Selecting the right construction lender for your student housing project is often as important as choosing the right contractor, leasing manager and rental rates for your property. Closing and construction delays that cause a missed opening date can drastically reduce returns and stigmatize a project that can take years to overcome.
The borrowing market is very attractive right now, with lenders lining up to lend money for a quality project. However, as we all know, this business is cyclical and there will be a time, typically sooner than the market thinks, when a developer needs a lender to act like a partner too. Because of that, it’s important for the lender to not try to squeeze the last basis point out of a loan spread or upfront fee, but work with the developer as a long term client. Construction loans need to work for both parties, the borrower and the lender. This will pay off for developers in the long term. Stonemont Financial Group always makes sure to treat its lenders as partners.
There are a few things that developers need to focus on when selecting a lender: does the lender work specifically in the student housing industry? What is their approach to the closing process? Are you both on the same page when it comes to the nitty-gritty details, and what are the lenders monitoring and reporting requirements?
Do your homework on a lender
There are many lenders out there willing to work with you, but the question you need to ask is do they have experience lending in student housing projects? Many lenders entering the market today are coming out of the multifamily sector. While similar, opening on time is much more important in the student housing business. A lender should understand that.
It’s also important to note that lenders are most comfortable providing capital on projects where the bank has a geographical presence. If they do not, there could be unforeseen surprises that can come up when the lender goes up the chain to the credit committee.
If it is a first time lender for you, ask for references. You should be looking for any surprises that others may have seen during the closing process and funding during construction. A developer needs to do their due diligence on the lender as much as the lender will do on the developer. Ask about how they have dealt with delayed projects in the past. In their answer, be sure to look for a desire from them to work with their borrower in the case of unforeseen delays.
The closing process is vital. A lender should provide a full due-diligence list early on in the closing process. In addition to traditional real estate due diligence (appraisal, environmental, survey, etc.), this should include business items, such as property pro forma. Most banks today have to order an appraiser in-house, rather than accepting one provided by the borrower. It is important to understand the timing of this, as well as insuring they use nationally known appraisal firms that understand the student housing business.
Make sure you both are on the same page
Do they agree with your pro forma? It is in a developer’s interest to show the lender a pro forma with “stressed” NOI, including rents about 10 percent lower than expectations, a reasonable vacancy assumption and more than sufficient property reserves. Lenders will size the loan based on a debt yield (property NOI divided by loan amount), typically looking for between 8 and 9.5 percent. If you can achieve their desired yield on this “stressed” pro forma, you will sleep much better during the lease-up period, allowing you to focus on an on-time delivery.
Do they agree with the construction budget? In addition to your known hard and soft costs, be sure to include a sufficient contingency, typically around 4 percent of costs. It is also important to know that if the project comes in under budget, will your lender allow you to draw down the rest of the committed loan amount? A good relationship lender will allow you to fund the rest of the loan to get a head start on project-related items such as operating reserves or capital reserves.

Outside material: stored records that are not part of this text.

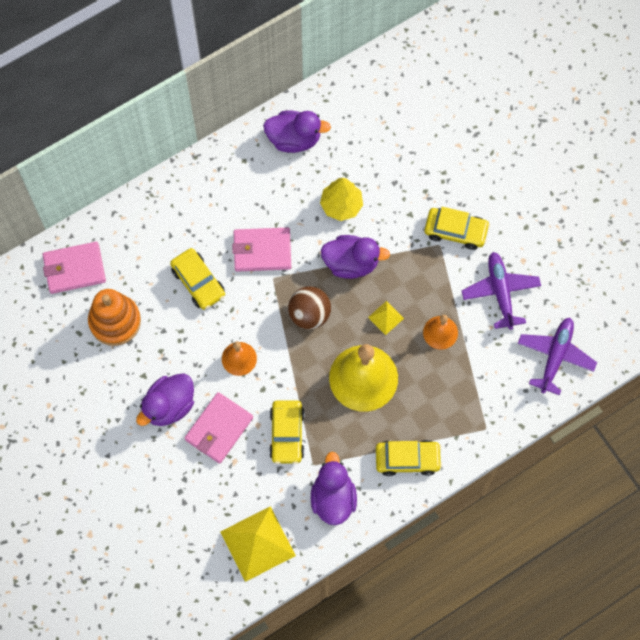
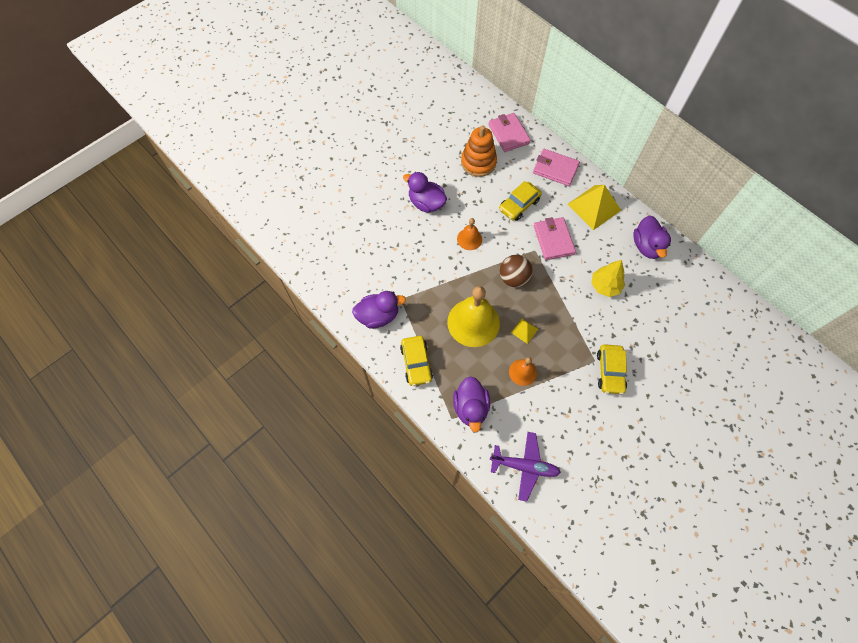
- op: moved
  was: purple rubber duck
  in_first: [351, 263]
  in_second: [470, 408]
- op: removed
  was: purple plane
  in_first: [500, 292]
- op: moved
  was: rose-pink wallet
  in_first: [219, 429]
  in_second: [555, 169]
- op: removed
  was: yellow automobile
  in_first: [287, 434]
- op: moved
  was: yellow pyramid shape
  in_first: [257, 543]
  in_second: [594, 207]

What is the required recourse? It is typical for the developer to provide recourse during construction. However, the amount of recourse should reduce upon issuance of a certificate of occupancy and hopefully be eliminated upon project stabilization (as measured by stabilized debt yield).
Monitoring process and reporting requirements
Most lenders will contract with a third party to visit the site monthly to ensure progress and sign off on construction draws. This should be a nationally known firm with the resources to guarantee timely inspection and sign off. You need to understand exactly what they are looking for on their inspection. This third party will also need to sign off on the initial construction budget to ensure it is sufficient to complete the project on time.
Most lenders also have reporting requirements. One report will be during the construction period and should just be their third party inspector report. The second is post-construction, which should include property financials and guarantor financials.
In selecting the right lender, start with your existing relationships. If none of your existing relationships seem right for the market or they do not have student housing experience, ask them for references. If you need to go to a new lender, start with well-capitalized banks in the market where you are developing — again, banks like to lend in markets where they have a presence. If you can begin with a reference from one of your existing lenders, that will put the banker at ease on a first call.
— Brice Willis is the vice president, capital markets, of Stonemont Financial Group, a national real estate investment firm specializing in providing capital for single-tenant build-to-suit developments and sale-leasebacks, as well as student housing investments.